ProteinNPT: Improving protein property prediction and design with non-parametric transformers
Pascal Notin · Ruben Weitzman · Debora Marks · Yarin Gal
Great Hall & Hall B1+B2 (level 1) #308
Protein design holds immense potential for optimizing naturally occurring sequences, with broad applications in drug discovery, material design, and sustainability. However, computational methods for protein engineering are confronted with significant challenges, including an expansive design space, sparse functional regions, and scarcity of available labels. Furthermore, real-life design scenarios often necessitate the simultaneous optimization of multiple properties, exacerbating label sparsity issues. In this paper, we present ProteinNPT, a non-parametric transformer variant tailored for protein sequences and particularly suited to label-scarce and multi-task optimization settings. We first expand the ProteinGym benchmark to evaluate models in supervised settings and develop several cross-validation schemes for robust assessment.
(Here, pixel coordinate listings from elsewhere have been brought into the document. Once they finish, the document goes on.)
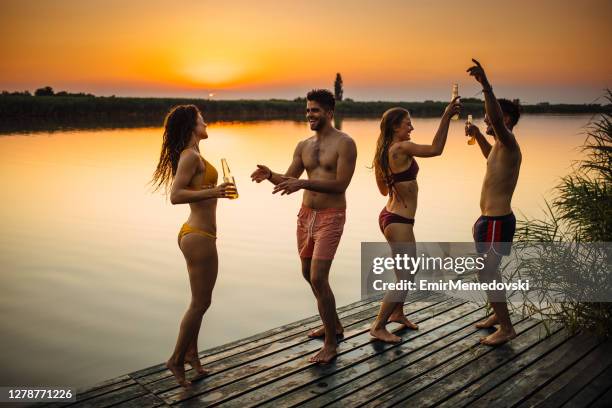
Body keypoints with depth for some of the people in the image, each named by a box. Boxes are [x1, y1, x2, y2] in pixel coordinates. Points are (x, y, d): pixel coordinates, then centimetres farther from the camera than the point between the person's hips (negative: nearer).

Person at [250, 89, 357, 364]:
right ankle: (333, 324, 37)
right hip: (306, 215, 7)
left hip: (331, 217, -7)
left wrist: (303, 183, -29)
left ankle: (331, 343, 2)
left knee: (318, 278, -14)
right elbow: (287, 180, 7)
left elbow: (340, 184, -19)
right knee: (308, 274, 17)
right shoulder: (303, 146, 9)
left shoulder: (344, 143, -10)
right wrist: (269, 175, -14)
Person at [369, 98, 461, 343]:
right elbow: (436, 149, -26)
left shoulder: (387, 151, 11)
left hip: (391, 217, 10)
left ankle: (397, 313, 40)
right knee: (405, 277, -2)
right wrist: (446, 117, -23)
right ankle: (378, 326, 6)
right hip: (399, 221, -10)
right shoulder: (402, 148, -17)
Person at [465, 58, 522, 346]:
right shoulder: (500, 147, 12)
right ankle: (498, 314, 37)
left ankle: (506, 328, 3)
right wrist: (477, 135, 21)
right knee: (489, 271, 21)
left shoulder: (509, 145, -17)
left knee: (487, 273, -6)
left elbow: (498, 121, -39)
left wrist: (486, 85, -47)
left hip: (497, 222, -10)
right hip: (492, 219, 10)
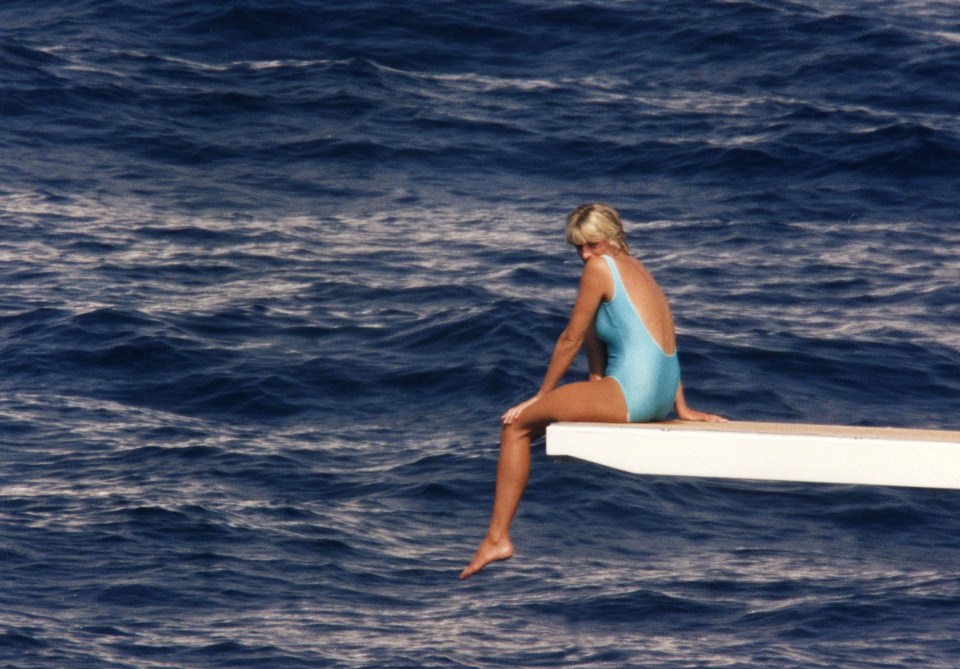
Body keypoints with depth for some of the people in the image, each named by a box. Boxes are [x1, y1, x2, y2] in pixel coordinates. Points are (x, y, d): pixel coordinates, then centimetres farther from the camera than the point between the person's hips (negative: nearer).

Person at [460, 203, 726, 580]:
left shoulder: (600, 267, -5)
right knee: (593, 323, 33)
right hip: (661, 397, 9)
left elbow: (570, 340, -1)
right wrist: (681, 408, 23)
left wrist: (541, 396, 8)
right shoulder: (639, 270, 21)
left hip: (633, 397, -9)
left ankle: (497, 538, -1)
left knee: (516, 425, 0)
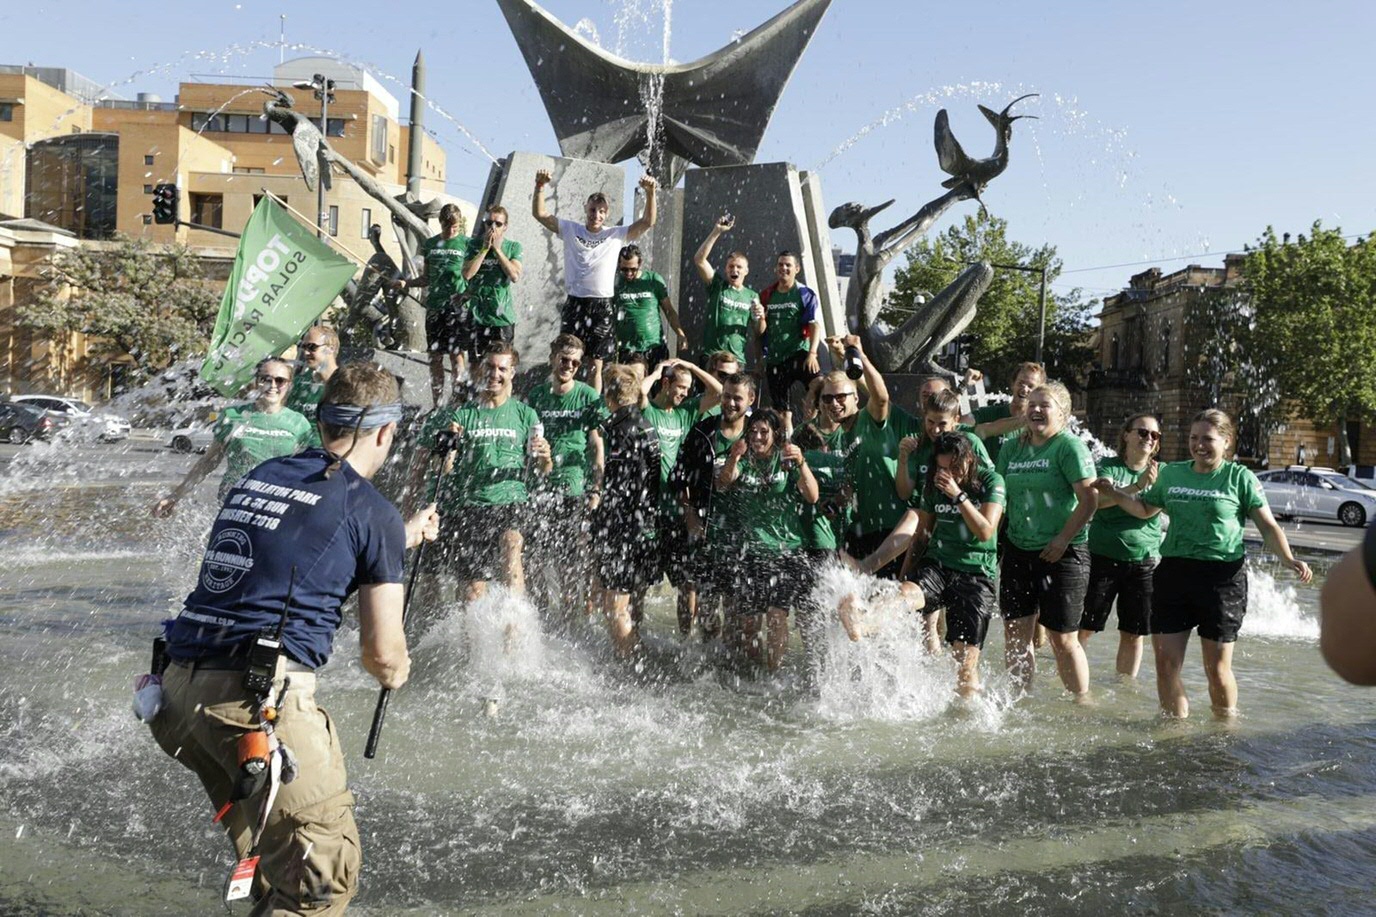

Subsequently, we reimplement existing top-performing baselines, introduce several extensions of these baselines by integrating diverse branches of protein engineering literature, and demonstrate that ProteinNPT consistently outperforms all of them across a diverse set of protein property prediction tasks. Finally, we demonstrate the value of our approach for iterative protein design in several in silico Bayesian optimization experiments.